In such an extreme environment, many of the definitions of ordinary life must give way. Only an exceptional few can ever go to such a place. To live in a region of ex­tremes means insulation from the natural environment; human contact with the surroundings must be restricted, remote. Yet, in order to design the protective equipment, someone must know enough about the surroundings to imagine their effect. Man must be in sympathy with the surroundings--like Captain Nemo--or they will kill him. Nowhere are the penalties of an estrangement from nature more apparent than in a place like the moon.

Such voyages to the end of man's experience and into the beginning of space are only the physical embodi­ment of the modern age of mental exploration--the age of science. In such an age, a science like astronomy, which has modest practical importance for navigators, can open men's eyes to the existence of another world. And in a land where minds and ships can roam beyond the reach of authority, tyrannical forms cannot endure.

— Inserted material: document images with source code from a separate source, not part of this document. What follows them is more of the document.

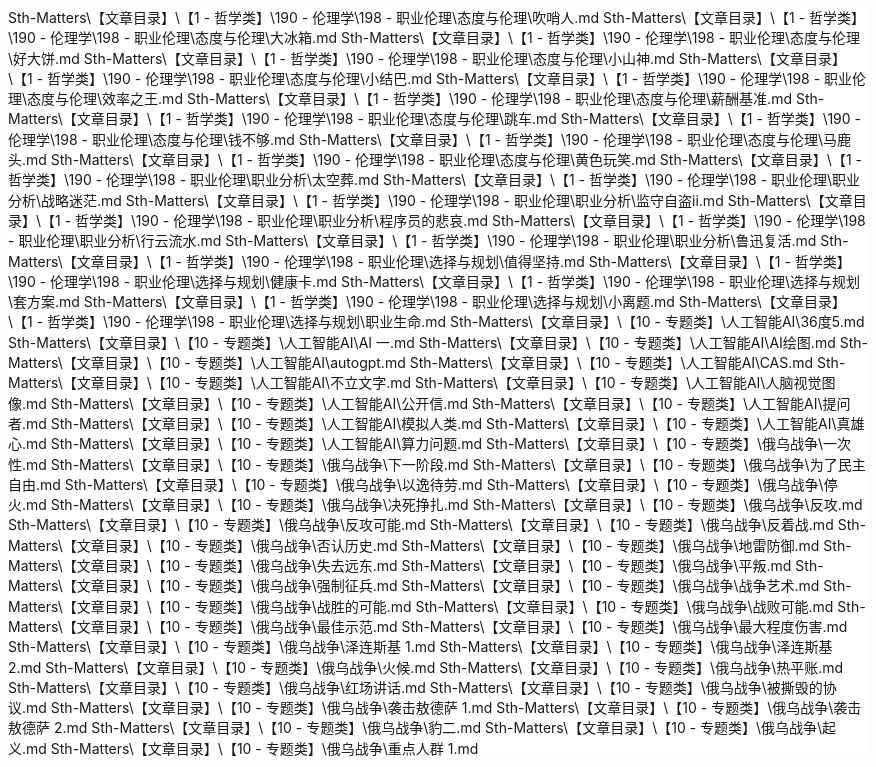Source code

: Sth-Matters\【文章目录】\【1 - 哲学类】\190 - 伦理学\198 - 职业伦理\态度与伦理\吹哨人.md
Sth-Matters\【文章目录】\【1 - 哲学类】\190 - 伦理学\198 - 职业伦理\态度与伦理\大冰箱.md
Sth-Matters\【文章目录】\【1 - 哲学类】\190 - 伦理学\198 - 职业伦理\态度与伦理\好大饼.md
Sth-Matters\【文章目录】\【1 - 哲学类】\190 - 伦理学\198 - 职业伦理\态度与伦理\小山神.md
Sth-Matters\【文章目录】\【1 - 哲学类】\190 - 伦理学\198 - 职业伦理\态度与伦理\小结巴.md
Sth-Matters\【文章目录】\【1 - 哲学类】\190 - 伦理学\198 - 职业伦理\态度与伦理\效率之王.md
Sth-Matters\【文章目录】\【1 - 哲学类】\190 - 伦理学\198 - 职业伦理\态度与伦理\薪酬基准.md
Sth-Matters\【文章目录】\【1 - 哲学类】\190 - 伦理学\198 - 职业伦理\态度与伦理\跳车.md
Sth-Matters\【文章目录】\【1 - 哲学类】\190 - 伦理学\198 - 职业伦理\态度与伦理\钱不够.md
Sth-Matters\【文章目录】\【1 - 哲学类】\190 - 伦理学\198 - 职业伦理\态度与伦理\马鹿头.md
Sth-Matters\【文章目录】\【1 - 哲学类】\190 - 伦理学\198 - 职业伦理\态度与伦理\黄色玩笑.md
Sth-Matters\【文章目录】\【1 - 哲学类】\190 - 伦理学\198 - 职业伦理\职业分析\太空葬.md
Sth-Matters\【文章目录】\【1 - 哲学类】\190 - 伦理学\198 - 职业伦理\职业分析\战略迷茫.md
Sth-Matters\【文章目录】\【1 - 哲学类】\190 - 伦理学\198 - 职业伦理\职业分析\监守自盗ii.md
Sth-Matters\【文章目录】\【1 - 哲学类】\190 - 伦理学\198 - 职业伦理\职业分析\程序员的悲哀.md
Sth-Matters\【文章目录】\【1 - 哲学类】\190 - 伦理学\198 - 职业伦理\职业分析\行云流水.md
Sth-Matters\【文章目录】\【1 - 哲学类】\190 - 伦理学\198 - 职业伦理\职业分析\鲁迅复活.md
Sth-Matters\【文章目录】\【1 - 哲学类】\190 - 伦理学\198 - 职业伦理\选择与规划\值得坚持.md
Sth-Matters\【文章目录】\【1 - 哲学类】\190 - 伦理学\198 - 职业伦理\选择与规划\健康卡.md
Sth-Matters\【文章目录】\【1 - 哲学类】\190 - 伦理学\198 - 职业伦理\选择与规划\套方案.md
Sth-Matters\【文章目录】\【1 - 哲学类】\190 - 伦理学\198 - 职业伦理\选择与规划\小离题.md
Sth-Matters\【文章目录】\【1 - 哲学类】\190 - 伦理学\198 - 职业伦理\选择与规划\职业生命.md
Sth-Matters\【文章目录】\【10 - 专题类】\人工智能AI\36度5.md
Sth-Matters\【文章目录】\【10 - 专题类】\人工智能AI\AI 一.md
Sth-Matters\【文章目录】\【10 - 专题类】\人工智能AI\AI绘图.md
Sth-Matters\【文章目录】\【10 - 专题类】\人工智能AI\autogpt.md
Sth-Matters\【文章目录】\【10 - 专题类】\人工智能AI\CAS.md
Sth-Matters\【文章目录】\【10 - 专题类】\人工智能AI\不立文字.md
Sth-Matters\【文章目录】\【10 - 专题类】\人工智能AI\人脑视觉图像.md
Sth-Matters\【文章目录】\【10 - 专题类】\人工智能AI\公开信.md
Sth-Matters\【文章目录】\【10 - 专题类】\人工智能AI\提问者.md
Sth-Matters\【文章目录】\【10 - 专题类】\人工智能AI\模拟人类.md
Sth-Matters\【文章目录】\【10 - 专题类】\人工智能AI\真雄心.md
Sth-Matters\【文章目录】\【10 - 专题类】\人工智能AI\算力问题.md
Sth-Matters\【文章目录】\【10 - 专题类】\俄乌战争\一次性.md
Sth-Matters\【文章目录】\【10 - 专题类】\俄乌战争\下一阶段.md
Sth-Matters\【文章目录】\【10 - 专题类】\俄乌战争\为了民主自由.md
Sth-Matters\【文章目录】\【10 - 专题类】\俄乌战争\以逸待劳.md
Sth-Matters\【文章目录】\【10 - 专题类】\俄乌战争\停火.md
Sth-Matters\【文章目录】\【10 - 专题类】\俄乌战争\决死挣扎.md
Sth-Matters\【文章目录】\【10 - 专题类】\俄乌战争\反攻.md
Sth-Matters\【文章目录】\【10 - 专题类】\俄乌战争\反攻可能.md
Sth-Matters\【文章目录】\【10 - 专题类】\俄乌战争\反着战.md
Sth-Matters\【文章目录】\【10 - 专题类】\俄乌战争\否认历史.md
Sth-Matters\【文章目录】\【10 - 专题类】\俄乌战争\地雷防御.md
Sth-Matters\【文章目录】\【10 - 专题类】\俄乌战争\失去远东.md
Sth-Matters\【文章目录】\【10 - 专题类】\俄乌战争\平叛.md
Sth-Matters\【文章目录】\【10 - 专题类】\俄乌战争\强制征兵.md
Sth-Matters\【文章目录】\【10 - 专题类】\俄乌战争\战争艺术.md
Sth-Matters\【文章目录】\【10 - 专题类】\俄乌战争\战胜的可能.md
Sth-Matters\【文章目录】\【10 - 专题类】\俄乌战争\战败可能.md
Sth-Matters\【文章目录】\【10 - 专题类】\俄乌战争\最佳示范.md
Sth-Matters\【文章目录】\【10 - 专题类】\俄乌战争\最大程度伤害.md
Sth-Matters\【文章目录】\【10 - 专题类】\俄乌战争\泽连斯基 1.md
Sth-Matters\【文章目录】\【10 - 专题类】\俄乌战争\泽连斯基 2.md
Sth-Matters\【文章目录】\【10 - 专题类】\俄乌战争\火候.md
Sth-Matters\【文章目录】\【10 - 专题类】\俄乌战争\热平账.md
Sth-Matters\【文章目录】\【10 - 专题类】\俄乌战争\红场讲话.md
Sth-Matters\【文章目录】\【10 - 专题类】\俄乌战争\被撕毁的协议.md
Sth-Matters\【文章目录】\【10 - 专题类】\俄乌战争\袭击敖德萨 1.md
Sth-Matters\【文章目录】\【10 - 专题类】\俄乌战争\袭击敖德萨 2.md
Sth-Matters\【文章目录】\【10 - 专题类】\俄乌战争\豹二.md
Sth-Matters\【文章目录】\【10 - 专题类】\俄乌战争\起义.md
Sth-Matters\【文章目录】\【10 - 专题类】\俄乌战争\重点人群 1.md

Victor K. McElheny returned from his assignment in Britain as European Editor of Science in 1967 to become Science Editor of the Boston Globe at least in part so as to have first-hand experience with what he has called man's "majestic" effort to reach the moon and outer space. Since his retirement in 1998 McElheny has published two books, Insisting on the Impossible: The Life of Edwin Land and Watson and DNA: Making a Scientific Revolution. He is currently working on a book about the Human Genome Project.